For the last while I have developed a machine learning platform that I believe is valuable. The algorithms work, and while some are public, they are mostly only exposed via recent research papers with no public implementation/trained models. All questions aside to whether that is true, I developed the platform to support ten or so startup ideas. Probably some will not work. The idea is then to set up new startups for each idea, find a non technical cofounder, and give them significant equity in that particular business vertical.

So from a legal perspective, the IP sits in a separate company, which bills the consuming company for the compute, and the startup sits in a separate entity, from which the non technical founder has equity.

Is this common? Are there other ways to think about it?
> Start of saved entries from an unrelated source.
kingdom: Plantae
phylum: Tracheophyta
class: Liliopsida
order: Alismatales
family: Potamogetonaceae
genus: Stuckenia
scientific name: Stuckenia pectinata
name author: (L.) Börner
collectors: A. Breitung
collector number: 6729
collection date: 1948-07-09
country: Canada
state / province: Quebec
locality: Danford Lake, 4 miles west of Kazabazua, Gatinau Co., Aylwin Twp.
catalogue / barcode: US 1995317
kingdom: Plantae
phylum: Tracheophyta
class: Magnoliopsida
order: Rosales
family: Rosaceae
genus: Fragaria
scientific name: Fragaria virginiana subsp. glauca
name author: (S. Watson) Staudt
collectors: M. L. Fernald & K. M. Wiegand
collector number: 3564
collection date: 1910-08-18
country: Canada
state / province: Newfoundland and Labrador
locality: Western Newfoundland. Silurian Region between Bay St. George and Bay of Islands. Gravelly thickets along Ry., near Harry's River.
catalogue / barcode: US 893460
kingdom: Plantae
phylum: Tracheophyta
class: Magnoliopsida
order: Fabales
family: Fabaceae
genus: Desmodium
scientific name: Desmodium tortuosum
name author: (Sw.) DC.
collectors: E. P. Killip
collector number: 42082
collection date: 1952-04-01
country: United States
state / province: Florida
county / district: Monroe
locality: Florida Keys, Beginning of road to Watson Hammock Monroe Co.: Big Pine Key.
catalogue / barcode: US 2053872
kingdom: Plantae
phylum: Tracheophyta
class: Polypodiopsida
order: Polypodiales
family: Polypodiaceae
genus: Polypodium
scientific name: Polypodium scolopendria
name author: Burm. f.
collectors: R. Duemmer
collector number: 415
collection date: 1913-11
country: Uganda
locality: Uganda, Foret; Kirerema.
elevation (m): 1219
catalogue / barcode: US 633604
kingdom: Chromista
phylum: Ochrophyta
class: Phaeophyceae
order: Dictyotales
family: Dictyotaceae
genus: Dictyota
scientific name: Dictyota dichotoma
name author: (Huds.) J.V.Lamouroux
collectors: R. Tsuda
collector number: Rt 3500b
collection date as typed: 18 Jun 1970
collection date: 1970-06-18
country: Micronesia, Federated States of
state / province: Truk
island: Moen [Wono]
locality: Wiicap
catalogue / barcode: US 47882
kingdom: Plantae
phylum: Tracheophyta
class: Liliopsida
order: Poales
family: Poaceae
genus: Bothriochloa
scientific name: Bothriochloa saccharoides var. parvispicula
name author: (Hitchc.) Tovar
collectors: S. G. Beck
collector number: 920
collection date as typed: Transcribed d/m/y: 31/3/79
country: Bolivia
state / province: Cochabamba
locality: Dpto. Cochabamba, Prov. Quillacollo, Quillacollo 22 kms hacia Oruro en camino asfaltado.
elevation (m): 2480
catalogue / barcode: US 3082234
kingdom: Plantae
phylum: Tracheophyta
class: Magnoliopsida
Obviously should talk to a lawyer, and yes I know ideas are cheap, but here I have already reached 90% of the technical implementation for each idea. Other caveats, I am aware startups are hard, most fail, I should focus on one, etc.


  👤 vivegi Accepted Answer ✓
If you intend to keep majority stake in the startup (business vertical, in your terms), another alternative could be to keep the technical IP as your own property that you give usage rights to the startup (for free or for a fee). This would just be a simple contract and no need for setting up a company.

If you end up taking outside money at some point in the future, you then have an option of packaging the IP with the startup (for a higher valuation that includes the IP) or just the business alone without the IP (for a lower valuation).

You can decide on the separate company for the IP at that point in time instead of a premature optimization now.

ps: I am in the same boat and I had the same question and decided to test the business vertical's viability instead of setting up intricate multi-company structures.